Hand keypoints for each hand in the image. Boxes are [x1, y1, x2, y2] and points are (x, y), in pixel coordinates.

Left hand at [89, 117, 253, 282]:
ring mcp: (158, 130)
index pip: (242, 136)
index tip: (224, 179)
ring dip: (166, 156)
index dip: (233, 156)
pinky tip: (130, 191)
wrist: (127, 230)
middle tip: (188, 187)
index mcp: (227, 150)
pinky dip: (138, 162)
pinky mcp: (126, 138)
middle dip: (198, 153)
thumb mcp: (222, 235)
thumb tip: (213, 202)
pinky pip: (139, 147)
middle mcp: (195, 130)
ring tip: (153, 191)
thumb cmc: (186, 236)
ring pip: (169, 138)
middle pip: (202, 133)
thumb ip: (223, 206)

==

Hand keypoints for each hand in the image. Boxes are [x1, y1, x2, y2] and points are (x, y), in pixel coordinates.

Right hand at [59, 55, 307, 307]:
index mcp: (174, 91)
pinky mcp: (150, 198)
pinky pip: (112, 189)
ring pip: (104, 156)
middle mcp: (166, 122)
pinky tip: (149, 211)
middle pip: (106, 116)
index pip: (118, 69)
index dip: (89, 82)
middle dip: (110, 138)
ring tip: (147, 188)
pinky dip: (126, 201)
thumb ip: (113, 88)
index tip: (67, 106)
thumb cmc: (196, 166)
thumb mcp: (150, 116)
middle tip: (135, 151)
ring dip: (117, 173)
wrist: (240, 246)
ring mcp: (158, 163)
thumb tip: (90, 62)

...

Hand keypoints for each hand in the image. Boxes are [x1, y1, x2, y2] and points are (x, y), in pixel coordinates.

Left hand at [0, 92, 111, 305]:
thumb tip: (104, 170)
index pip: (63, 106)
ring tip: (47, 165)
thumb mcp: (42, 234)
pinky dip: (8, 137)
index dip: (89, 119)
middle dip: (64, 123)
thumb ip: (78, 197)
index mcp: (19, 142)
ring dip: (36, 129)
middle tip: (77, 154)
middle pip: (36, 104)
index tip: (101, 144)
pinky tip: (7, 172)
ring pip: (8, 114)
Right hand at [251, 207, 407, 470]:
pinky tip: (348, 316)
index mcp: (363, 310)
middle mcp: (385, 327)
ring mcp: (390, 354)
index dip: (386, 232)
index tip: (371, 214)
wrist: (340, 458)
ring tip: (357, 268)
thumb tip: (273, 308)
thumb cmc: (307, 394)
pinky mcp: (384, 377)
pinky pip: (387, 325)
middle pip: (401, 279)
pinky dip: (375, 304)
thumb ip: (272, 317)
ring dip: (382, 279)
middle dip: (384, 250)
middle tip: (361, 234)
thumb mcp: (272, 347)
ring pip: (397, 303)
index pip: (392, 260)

EXERCISE AIM: Transcribe, exactly and without additions, the lines of the records above, beginning with the line that contains "pinky mcp: (150, 198)" and ending with the line that contains "thumb tip: (90, 62)", both included.

WRITTEN RESPONSE:
pinky mcp: (150, 198)
pinky pip: (112, 189)
ring pip: (104, 156)
middle mcp: (166, 122)
pinky tip: (149, 211)
middle pip: (106, 116)
index pip: (118, 69)
index dip: (89, 82)
middle dip: (110, 138)
ring tip: (147, 188)
pinky dip: (126, 201)
thumb ip: (113, 88)
index tip: (67, 106)
thumb cmc: (196, 166)
thumb mcp: (150, 116)
middle tip: (135, 151)
ring dip: (117, 173)
wrist: (240, 246)
ring mcp: (158, 163)
thumb tip: (90, 62)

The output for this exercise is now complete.